* Work required:
In the records below, locate the line containing "ring mcp: (848, 916)"; output that line and every following line through the last, exactly.

---*---

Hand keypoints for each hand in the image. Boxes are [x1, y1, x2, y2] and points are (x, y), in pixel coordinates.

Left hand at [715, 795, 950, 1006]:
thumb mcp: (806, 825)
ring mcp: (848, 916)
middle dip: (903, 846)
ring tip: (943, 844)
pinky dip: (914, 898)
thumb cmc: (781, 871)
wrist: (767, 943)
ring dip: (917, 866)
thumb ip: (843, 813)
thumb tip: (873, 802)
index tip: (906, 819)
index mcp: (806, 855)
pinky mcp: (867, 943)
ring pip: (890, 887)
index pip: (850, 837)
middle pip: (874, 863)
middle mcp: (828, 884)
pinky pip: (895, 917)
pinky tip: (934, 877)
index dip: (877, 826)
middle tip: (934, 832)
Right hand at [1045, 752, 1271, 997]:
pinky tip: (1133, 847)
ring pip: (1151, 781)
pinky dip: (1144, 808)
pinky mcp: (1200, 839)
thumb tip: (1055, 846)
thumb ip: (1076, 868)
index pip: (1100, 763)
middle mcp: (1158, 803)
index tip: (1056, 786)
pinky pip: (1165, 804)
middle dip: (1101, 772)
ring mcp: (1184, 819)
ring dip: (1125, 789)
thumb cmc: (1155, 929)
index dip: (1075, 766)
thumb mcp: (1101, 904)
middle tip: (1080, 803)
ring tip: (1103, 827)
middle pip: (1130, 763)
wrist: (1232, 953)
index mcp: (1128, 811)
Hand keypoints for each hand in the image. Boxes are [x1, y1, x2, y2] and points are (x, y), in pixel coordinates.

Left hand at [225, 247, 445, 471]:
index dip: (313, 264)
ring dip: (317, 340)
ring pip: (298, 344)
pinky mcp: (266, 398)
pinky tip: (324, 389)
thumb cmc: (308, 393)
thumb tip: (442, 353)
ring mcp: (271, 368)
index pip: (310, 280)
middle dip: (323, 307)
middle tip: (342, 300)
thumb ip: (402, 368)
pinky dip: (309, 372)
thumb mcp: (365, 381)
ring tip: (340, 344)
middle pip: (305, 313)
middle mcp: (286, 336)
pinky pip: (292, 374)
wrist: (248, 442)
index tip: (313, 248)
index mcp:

---*---

* Response to this task:
ring mcp: (848, 916)
middle dip: (903, 846)
ring tip: (943, 844)
pinky dip: (914, 898)
thumb cmc: (781, 871)
wrist: (767, 943)
ring dip: (917, 866)
thumb ip: (843, 813)
thumb tip: (873, 802)
index tip: (906, 819)
index mcp: (806, 855)
pinky mcp: (867, 943)
ring pip: (890, 887)
index pip: (850, 837)
middle pip: (874, 863)
middle mcp: (828, 884)
pinky pip: (895, 917)
pinky tip: (934, 877)
index dip: (877, 826)
middle tip: (934, 832)
Right hand at [1045, 752, 1271, 997]:
pinky tip: (1133, 847)
ring pip: (1151, 781)
pinky dip: (1144, 808)
pinky mcp: (1200, 839)
thumb tip: (1055, 846)
thumb ip: (1076, 868)
index pip: (1100, 763)
middle mcp: (1158, 803)
index tip: (1056, 786)
pinky pip: (1165, 804)
middle dip: (1101, 772)
ring mcp: (1184, 819)
ring dip: (1125, 789)
thumb cmc: (1155, 929)
index dip: (1075, 766)
thumb mcp: (1101, 904)
middle tip: (1080, 803)
ring tip: (1103, 827)
middle pip: (1130, 763)
wrist: (1232, 953)
index mcp: (1128, 811)
Hand keypoints for each hand in the image. Boxes are [x1, y1, x2, y2] and points are (x, y), in pixel coordinates.

Left hand at [225, 247, 445, 471]:
index dip: (313, 264)
ring dip: (317, 340)
ring pip: (298, 344)
pinky mcp: (266, 398)
pinky tip: (324, 389)
thumb cmc: (308, 393)
thumb tip: (442, 353)
ring mcp: (271, 368)
index pip: (310, 280)
middle dip: (323, 307)
middle tip: (342, 300)
thumb ip: (402, 368)
pinky dip: (309, 372)
thumb mcp: (365, 381)
ring tip: (340, 344)
middle pip: (305, 313)
middle mcp: (286, 336)
pinky pip: (292, 374)
wrist: (248, 442)
index tip: (313, 248)
index mcp:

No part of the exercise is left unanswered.